◆ BRANO DI TESTO:
*-*-*
Lavinia Gruber,"Lavinia Gruber. L’ambigua emancipazione di una matura donna di potere”, Savelli, 1979.
Lavinia Gruber,"Lavinia Gruber. L’ambigua emancipazione di una matura donna di potere”, Savelli, 1979.
Un’architetta torinese, Lavinia Gruber, vive da vent’anni a Parigi, è una donna di successo, ha un suo studio, progetta insieme a colleghi e subordinati, ma ha anche una ben precisa visione politica di sinistra (siamo negli anni settanta) del ruolo dell’architetto.
Riceve una telefonata dalla sua cameriera che le comunica che è morto suo padre.
Con questa comunicazione e comincia la storia.
Lavinia racconta la sua efficienza nel progarmmare tutto il lavoro in vista della partenza per Torino e nel frattempo comincia a ricordare: prima la casa, l’ultima volta c’era stata per il suo divorzio; poi il padre; poi la sua famiglia. Nel frattempo si reca all’aeroporto e adesso il ricordo del padre si fa più preciso e racconta i rapporti partolarmente stretti e particolarmente conflittuali con lui e quindi la sua scelta di stabilirsi a Torino per essere, come è stata, libera. Anche nelle sue storie che comincia a raccontare: con Raymond, amante-padre; con Roger, amante in carica per quattro quinti, e con quelli che capitano.
*-*-*
◆ MATERIALE FORNITO:
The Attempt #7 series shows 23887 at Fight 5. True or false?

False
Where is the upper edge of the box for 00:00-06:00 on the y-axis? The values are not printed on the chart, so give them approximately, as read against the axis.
*-*-*
◆ CONSEGNA A: Nel testo su Lavinia Gruber, da quanti anni la protagonista vive a Parigi?
◆ CONSEGNA B: Nel testo su Lavinia Gruber, perché la protagonista programma con efficienza tutto il lavoro? Spiegalo in una-tre frasi.
◆ CONSEGNA C: Prosegui il testo su Lavinia Gruber a partire dalla sua ultima frase.

◆ RISPOSTA A: Da vent'anni.

◆ RISPOSTA B: Lo fa in vista della partenza per Torino. Poco prima ha ricevuto una telefonata della sua cameriera, che le ha comunicato la morte del padre.

◆ RISPOSTA C:
Questa è la cornice. Il racconto poi procede a blocchi: prima le vicende più recenti, poi quelle più antiche.
Gli amanti parigini attuali, il primo amante parigino, la nascita del figlio, il matrimonio, l’incontro col futuro marito, l’università, il lavoro in fabbrica, il liceo, e così via fino al punto di avvio della sua vita, al dramma iniziale.
E’ il primo caso, mi sembra, di un romanzo che ha per titolo lo stesso nome della scrittrice.
Un’altra particolarità è che questo è l’unico libro di Lavinia Gruber, il cui nome, dopo una ricerca su google, è legato solo a questo libro. Nessun’altra notizia.
Altra particolarità. Il libro è della Savelli, casa editrice che negli anni settanta pubblicava i testi della cosiddetta controcultura. Qui si tratta della cultura femminista.